Mise en scène de Séverine Chavrier d’après le texte de William Faulkner avec Déborah Rouach, Laurent Papot et Séverine Chavrier. Du 30 mars au 06 avril 2019 au Théâtre National. Crédit photo : Alexandre Ah-Kye
« C’est alors que j’ai appris que les mots ne servent à rien, que les mots ne correspondent jamais à ce qu’ils s’efforcent d’exprimer. » William Faulkner
En 2014, Séverine Chavrier monte Les palmiers sauvages de William Faulkner qu’elle présente aujourd’hui au Théâtre National. La pièce raconte le récit d’une bourgeoise qui décide de tout quitter pour partir vivre une passion amoureuse avec un étudiant en médecine. Tout commence par un hasard foudroyant auquel ils tentent de résister en vain. Alors commence l’embrasement d’une passion aussi dévorante que destructrice. Ils subissent la société, leurs rêves inassouvis, leurs désirs oubliés, la privation de l’autre. Comment se résigner quand on a soif de vie ? La violence se dilue peu à peu, celle que l’on accepte car elle ne surprend plus.

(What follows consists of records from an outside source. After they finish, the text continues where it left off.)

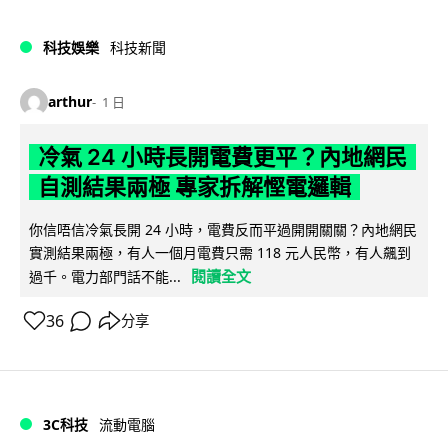
科技娛樂
科技新聞
arthur
1 日
冷氣 24 小時長開電費更平？內地網民
自測結果兩極 專家拆解慳電邏輯
你信唔信冷氣長開 24 小時，電費反而平過開開關關？內地網民
實測結果兩極，有人一個月電費只需 118 元人民幣，有人飆到
閱讀全文
過千。電力部門話不能...
36
分享
3C科技
流動電腦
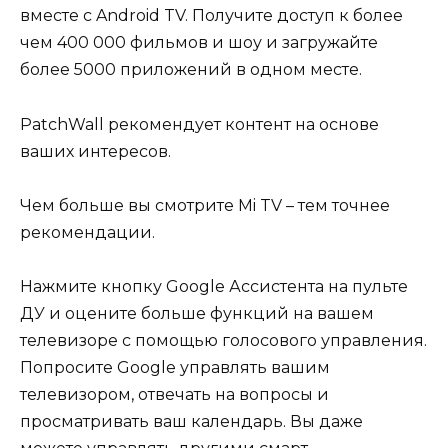
вместе с Android TV. Получите доступ к более
чем 400 000 фильмов и шоу и загружайте
более 5000 приложений в одном месте.
PatchWall рекомендует контент на основе
ваших интересов.
Чем больше вы смотрите Mi TV – тем точнее
рекомендации.
Нажмите кнопку Google Ассистента на пульте
ДУ и оцените больше функций на вашем
телевизоре с помощью голосового управления.
Попросите Google управлять вашим
телевизором, отвечать на вопросы и
просматривать ваш календарь. Вы даже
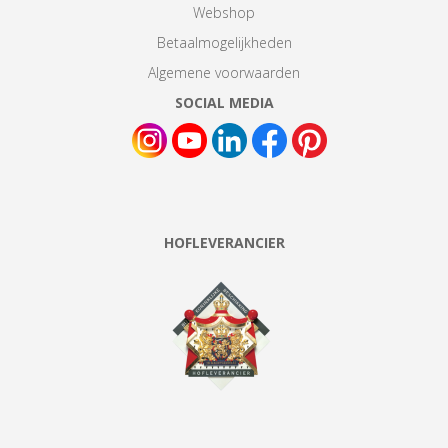
Webshop
Betaalmogelijkheden
Algemene voorwaarden
SOCIAL MEDIA
HOFLEVERANCIER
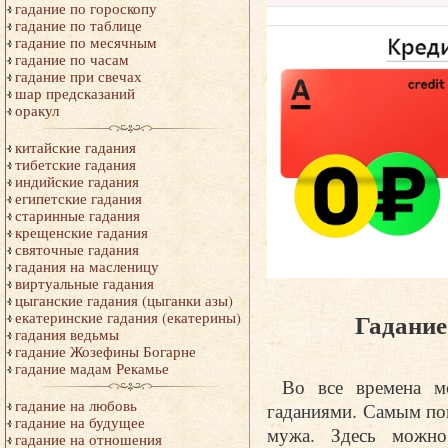
гадание по гороскопу
гадание по таблице
гадание по месячным
гадание по часам
гадание при свечах
шар предсказаний
оракул
китайские гадания
тибетские гадания
индийские гадания
египетские гадания
старинные гадания
крещенские гадания
святочные гадания
гадания на масленицу
виртуальные гадания
цыганские гадания (цыганки азы)
Гадание
екатеринские гадания (екатерины)
гадания ведьмы
гадание Жозефины Богарне
гадание мадам Рекамье
Во все времена м
гадание на любовь
гаданиями. Самым по
гадание на будущее
мужа. Здесь можно
гадание на отношения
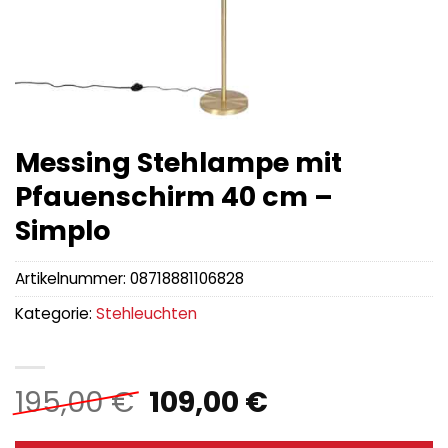
Messing Stehlampe mit
Pfauenschirm 40 cm –
Simplo
Artikelnummer:
08718881106828
Kategorie:
Stehleuchten
Ursprünglicher
Aktueller
195,00
€
109,00
€
Preis
Preis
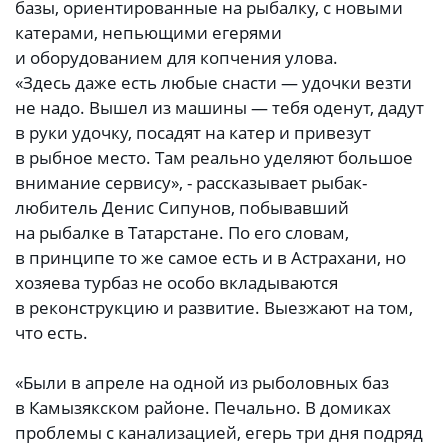
базы, ориентированные на рыбалку, с новыми
катерами, непьющими егерями
и оборудованием для копчения улова.
«Здесь даже есть любые снасти — удочки везти
не надо. Вышел из машины — тебя оденут, дадут
в руки удочку, посадят на катер и привезут
в рыбное место. Там реально уделяют большое
внимание сервису», - рассказывает рыбак-
любитель Денис Сипунов, побывавший
на рыбалке в Татарстане. По его словам,
в принципе то же самое есть и в Астрахани, но
хозяева турбаз не особо вкладываются
в реконструкцию и развитие. Выезжают на том,
что есть.
«Были в апреле на одной из рыболовных баз
в Камызякском районе. Печально. В домиках
проблемы с канализацией, егерь три дня подряд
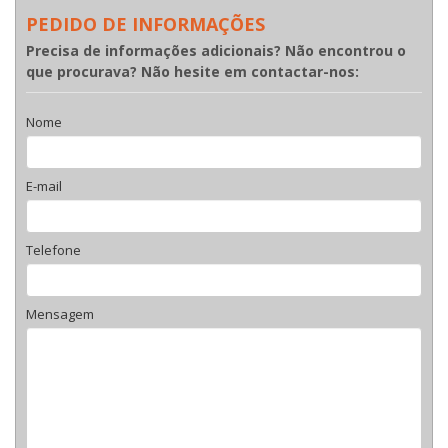
PEDIDO DE INFORMAÇÕES
Precisa de informações adicionais? Não encontrou o
que procurava? Não hesite em contactar-nos:
Nome
E-mail
Telefone
Mensagem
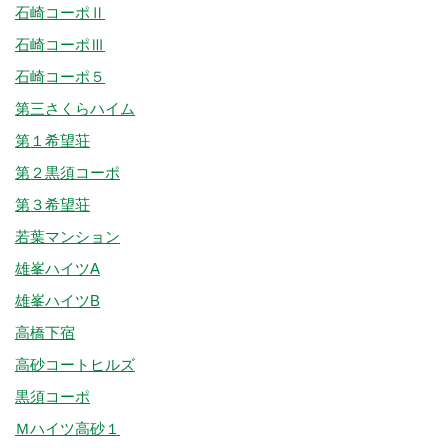
石崎コーポⅡ
石崎コーポⅢ
石崎コーポ５
第三さくらハイム
第１希望荘
第２黒須コーポ
第３希望荘
若葉マンション
雄峯ハイツA
雄峯ハイツB
高橋下宿
高砂コートヒルズ
黒須コーポ
Ｍハイツ高砂１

La dramaturgie est construite comme une partition. Les mots sont découpés par la lumière et le son. Les mediums s’assemblent, se découpent et se superposent dans un dialogue d’une précision déconcertante. Le son de Philippe Perrin, la vidéo de Jérôme Vernez et la scénographie de Benjamin Hautin permettent au fantasme de prendre forme. Le rêve et le cauchemar dansent au cœur d’un voyage introspectif. Une atmosphère sensorielle inonde la scène jusqu’à s’immiscer dans l’intimité du spectateur. Les odeurs grattent, la tension se hume, la lumière frappe.
En s’interrogeant sur les rapports amoureux, Les palmiers sauvages décrit la violence du quotidien. Le temps devient latent, il perd sa matière et devient ennemi. La sensualité embrasse la désillusion, la tendresse défie l’orgueil. L’amour est retranscrit sous toutes ses coutures aussi bien dans sa beauté que son impuissance. Ce qui semblait ouvrir tous les possibles devient enfermant. Le décor s’en retrouve contaminé, il subit et se détériore au fur et à mesure de l’avancée de la pièce.
Le récit commence en haute tension dès le départ, empêchant l’évolution de la progression dramatique et peut devenir prévisible. Le rythme peut être compliqué à saisir au début et nécessiter de lâcher prise au langage transmedium. La pièce aurait gagné à explorer différentes intensités pour nous offrir une fin encore plus surprenante. En effet, les sentiments sont représentés de manière si exacerbées qu’ils peuvent parfois manquer de nuances.
Nous retrouvons la voix rebelle de Déborah Rouach, qu’il est difficile de dissocier de la Cendrillon de Pomerat. L’actrice mène la danse avec fougue, accompagnée de la douceur de son partenaire Laurent Pepot qui lui offre un soutien sans faille. Ils incarnent leurs personnages sur mesure avec une grande fragilité, prêts à rompre à chaque instant.